Long story short, pulled the trigger on a new firth wheel RV. I accidently pulled out the Breakaway Switch unhooking it. I noticed after that happened that I did not have any numbers showing on my brake control box in the truck. I also tried applying the break manually from the control box but no brakes could be felt from the trailer. I remember now that I did not have the trailer battery connected. I had used the battery disconnect but will flip the connect switch on tomorrow and see if it corrects the problem. Does anyone know if there may be something else I missed. Kind of new to the rig and the owners manual doesn't get that deep into that. Have a trip set for next week so I need to figure this one out as soon as I can. Thanks for any help


----------



## Sgrem (Oct 5, 2005)

Trailer was unhooked showing no numbers on brake control? Normal.

Battery operates trailer brakes stand alone if trailer were to breakaway. Battery disconnected will not engage trailer brakes when breakaway switch is removed. 

Connect in normal operation and see if your issues go away. If no response on controller check fuses and ground.

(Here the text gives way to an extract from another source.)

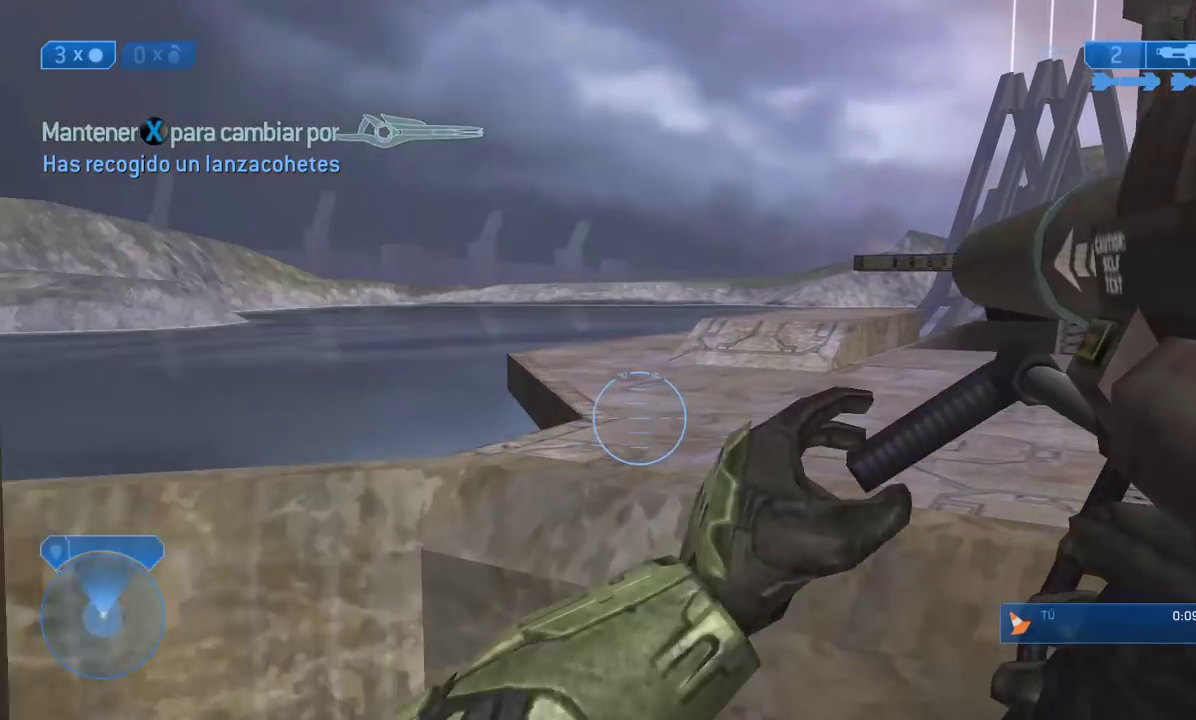
{"dt_ms": 500, "buttons": [], "left_stick": "up", "right_stick": "center"}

Sounds like something simple....


----------



## peckerwood (Jun 9, 2012)

sgrem's right. Don't panic yet.


----------



## od (Mar 20, 2009)

Thanks for the info. I had reinstalled the breakaway plug back into the switch but had also forgotten to switch the RV battery back on so I will check on that when I get back from looking for a new tail gate to replace my banged up one. Luckily that was all the damage as when the rig fell the legs held up the rest of the rig and didn't do any damage to the bed as well. Got luck there. Will post results when its all done. Thanks again and have a great day.


----------



## peckerwood (Jun 9, 2012)

I bet you pulled some ends out of the trailer plug.I didn't realize you had such a violent unhook.


----------



## djwag94 (Nov 19, 2009)

That sux, I know it won't make you feel any better but you aren't the first person to do that & dang sure won't be the last. 
Patience is required & checking stuff several times is a must when hooking & unhooking your 5er. There are several helpful videos you may want to watch to help get your sequence down and aiding you in preventing future incidents. Here's one,





Good luck & Happy RVing


----------



## od (Mar 20, 2009)

Well, found tailgate replacement for truck. The actual disconnect was only a foot or two. The trailer landed on a cooler then on the tailgate after which the front leg stands supported the weight. I was able to finally raise it up little by little and re hook up. Just wanted to say thanks for all the tips and the video was a help as well. Switched the battery on trailer back on the now have a reading at the battery control box. Hooked up and ready to go. Thanks again for everyone's help and have a great day.


----------



## peckerwood (Jun 9, 2012)

Great news od. Travel on Bud!


----------